Figure 5a,b show scores plots of the first two PCs of MSC-Der1 processed spectra data and untransformed data, respectively. In
Figure 5a, the Turkish olive oil can be clearly separated from the counterparts originated in the other two regions, but it was not possible to visually discriminate the Italian olive oil from the Spanish counterparts. However, the score plots in
Figure 5b presents a remarkable improvement in the discrimination of Italian and Spanish olive oils. The clear graphical clustering in scores plots demonstrates the MSC-Der1 pretreatment of spectra data improved the PCA model predictions.

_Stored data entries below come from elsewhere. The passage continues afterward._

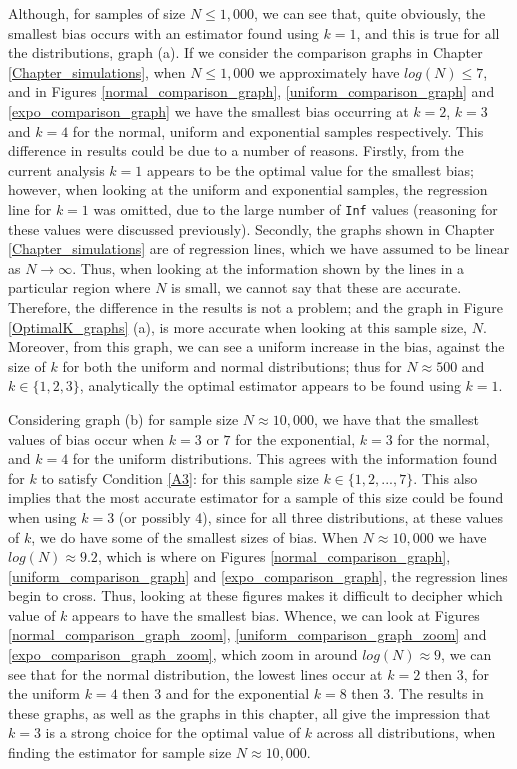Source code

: \documentclass[12pt]{report}
\begin{document}
Although, for samples of size $N \leq 1,000$, we can see that, quite obviously, the smallest bias occurs with an estimator found using $k=1$, and this is true for all the distributions, graph (a). If we consider the comparison graphs in Chapter \ref{Chapter_simulations}, when $N \leq 1,000$ we approximately have $log(N) \leq 7$, and in Figures \ref{normal_comparison_graph}, \ref{uniform_comparison_graph} and \ref{expo_comparison_graph} we have the smallest bias occurring at $k=2$, $k=3$ and $k=4$ for the normal, uniform and exponential samples respectively. This difference in results could be due to a number of reasons. Firstly, from the current analysis $k=1$ appears to be the optimal value for the smallest bias; however, when looking at the uniform and exponential samples, the regression line for $k=1$ was omitted, due to the large number of \texttt{Inf} values (reasoning for these values were discussed previously). Secondly, the graphs shown in Chapter \ref{Chapter_simulations} are of regression lines, which we have assumed to be linear as $N \to \infty$. Thus, when looking at the information shown by the lines in a particular region where $N$ is small, we cannot say that these are accurate. Therefore, the difference in the results is not a problem; and the graph in Figure \ref{OptimalK_graphs} (a), is more accurate when looking at this sample size, $N$. Moreover, from this graph, we can see a uniform increase in the bias, against the size of $k$ for both the uniform and normal distributions; thus for $N \approx 500$ and $k \in \{1,2, 3\}$, analytically the optimal estimator appears to be found using $k=1$. 


Considering graph (b) for sample size $N \approx 10,000$, we have that the smallest values of bias occur when $k=3$ or $7$ for the exponential, $k=3$ for the normal, and $k=4$ for the uniform distributions. This agrees with the information found for $k$ to satisfy Condition \ref{A3}: for this sample size $k \in \{1, 2, ... , 7\}$. This also implies that the most accurate estimator for a sample of this size could be found when using $k =3$ (or possibly $4$), since for all three distributions, at these values of $k$, we do have some of the smallest sizes of bias. When $N \approx 10,000$ we have $log(N) \approx 9.2$, which is where on Figures  \ref{normal_comparison_graph}, \ref{uniform_comparison_graph} and \ref{expo_comparison_graph}, the regression lines begin to cross. Thus, looking at these figures makes it difficult to decipher which value of $k$ appears to have the smallest bias. Whence, we can look at  Figures \ref{normal_comparison_graph_zoom}, \ref{uniform_comparison_graph_zoom} and \ref{expo_comparison_graph_zoom}, which zoom in around $log(N) \approx 9$, we can see that for the normal distribution, the lowest lines occur at $k=2$ then $3$, for the uniform $k=4$ then $3$ and for the exponential $k=8$ then $3$. The results in these graphs, as well as the graphs in this chapter, all give the impression that $k=3$ is a strong choice for the optimal value of $k$ across all distributions, when finding the estimator for sample size $N \approx 10,000$.
\end{document}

The classification model was built by PLS-DA on the MTP200 dataset. The numbers of latent variables for three class PLS-DA and the corresponding prediction accuracy were calculated. The prediction accuracy reached 97.92% in PLS-DA model built using five latent variables, indicating the feasibility to classify olive oils from different regions using the microtiter plate reader spectra. The prediction accuracy did not increase greatly as the number of latent variables increases further. The best classification accuracy was 99.58% using models built by 10 latent variables, however the high number of latent variables was not preferred because it may lead to overfitting. In summary, both PCA and PLS-DA models had adequate discrimination power in differentiating the producing regions of EVOO.
3.5. Quality Assessment between EVOOs and Other Vegetable Oils
An experiment was further carried out by expanding the current sample set to examine the capability of the microtiter plate reader in the quality assessment of EVOOs. The spectral data of 8 vegetable oil samples were added into the original spectral data set. Some spectra of vegetable oils contain overflown optical density readings. The overflown intensities were replaced by 4, which is the maximum indication of the microtiter plate reader. All other data-processing methods were kept unchanged from those of the original data set. From
Figure 6, it was plausible to visually discriminate spectra representing different types of oil. The reason might be that the chemical characteristics of vegetable oil is relatively more heterogeneous from that of olive oil. As was shown by only using the first two PCs scores in
Figure 7, the microtiter plate reader was suitable not only to discriminate the origin of EVOOs, but also to classify EVOOs from other common vegetable oils.